▶ [Task requirements]
If a line below holds the word "scroll", count it; then say how many such lines there are and nothing else.

Top of Available data

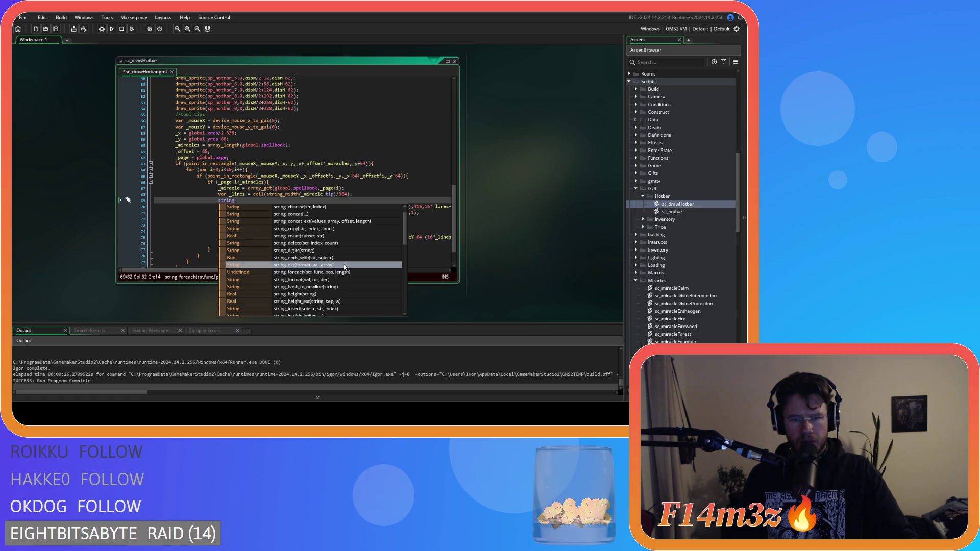
pyautogui.scroll(-1, 345, 267)
pyautogui.scroll(-1, 344, 267)
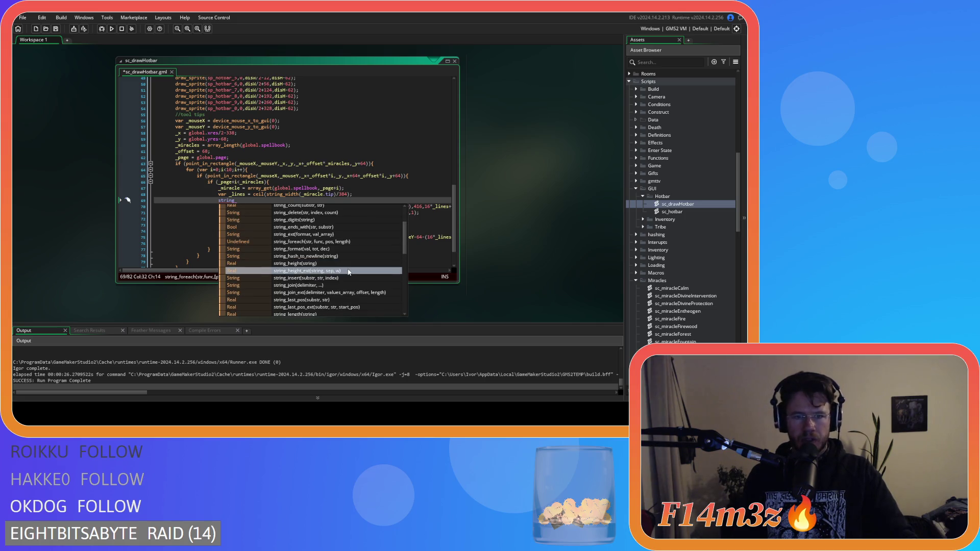
pyautogui.click(349, 272)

Bottom of Available data

▶ [Your solution]
2